- From: Silvia Pfeiffer <silviapfeiffer1@gmail.com>
- Date: Thu, 7 Apr 2011 11:21:20 +1000
- To: Philip Jägenstedt <philipj@opera.com>
- Cc: public-media-fragment@w3.org
On Thu, Apr 7, 2011 at 2:12 AM, Philip Jägenstedt <philipj@opera.com> wrote: > On Wed, 06 Apr 2011 16:01:20 +0200, Jack Jansen <Jack.Jansen@cwi.nl> wrote: > >> >> On Apr 6, 2011, at 15:14 , Raphaël Troncy wrote: >> >>>> Yeah, I think we need to be more specific.
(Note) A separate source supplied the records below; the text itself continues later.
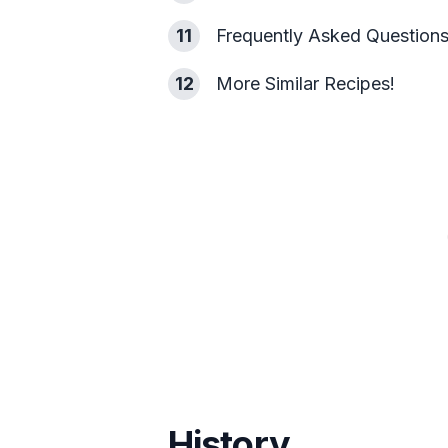
11
Frequently Asked Question
12
More Similar Recipes!
History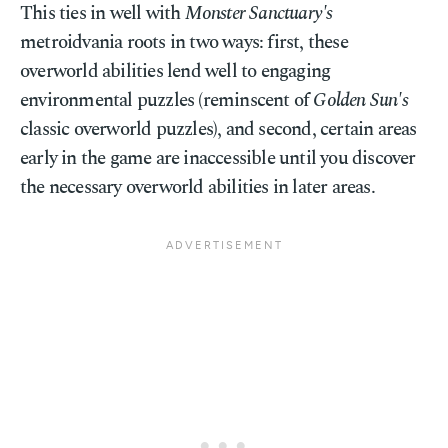
This ties in well with
Monster Sanctuary's
metroidvania roots in two ways: first, these
overworld abilities lend well to engaging
environmental puzzles (reminscent of
Golden Sun's
classic overworld puzzles), and second, certain areas
early in the game are inaccessible until you discover
the necessary overworld abilities in later areas.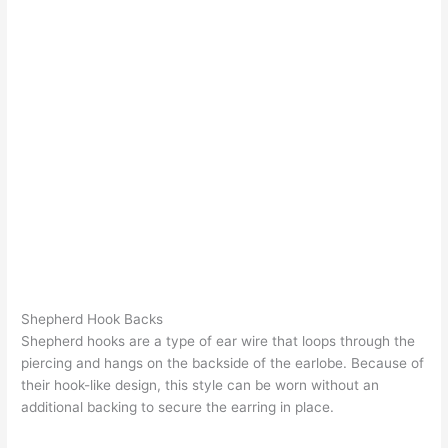
Shepherd Hook Backs
Shepherd hooks are a type of ear wire that loops through the
piercing and hangs on the backside of the earlobe. Because of
their hook-like design, this style can be worn without an
additional backing to secure the earring in place.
My suggestion is to round >>>> up, but am curious what ppl think. >>> >>> +1 ... and added to list of items to discuss next week. >> >> >> ... And just after I pressed "send" I realised that "rounding up" isn't >> the right term. I think we should round in such a way that we enclose at >> least the specified region. Therefore, X and Y should be numerically rounded >> down, and width and height numerically up. > > The doesn't quite have the effect of enclosing the specified region, as > (10.5, 10.5, 20, 20) would get clamped to (10, 10, 20, 20), which misses 0.5 > px on the right and bottom. Similarly, (10.9, 10.9, 10.9, 10.9) would get > clamped to (10, 10, 11, 11), which misses 0.8 px on the right and bottom. > (The worst case with .999999 goes towards missing a whole row/column.) > > The formula for always enclosing the region would be: > > x' = floor(x) > y' = floor(y) > w' = ceil(x+w) - floor(x) > h' = ceil(y+h) - floor(y) Hmm, I see. Unless that is a problem with any existing implementations, I can now see an advantage to using (left, top, right, bottom) - which, incidentally, is also similar to how CSS works. Looking forward to the discussion! Cheers, Silvia.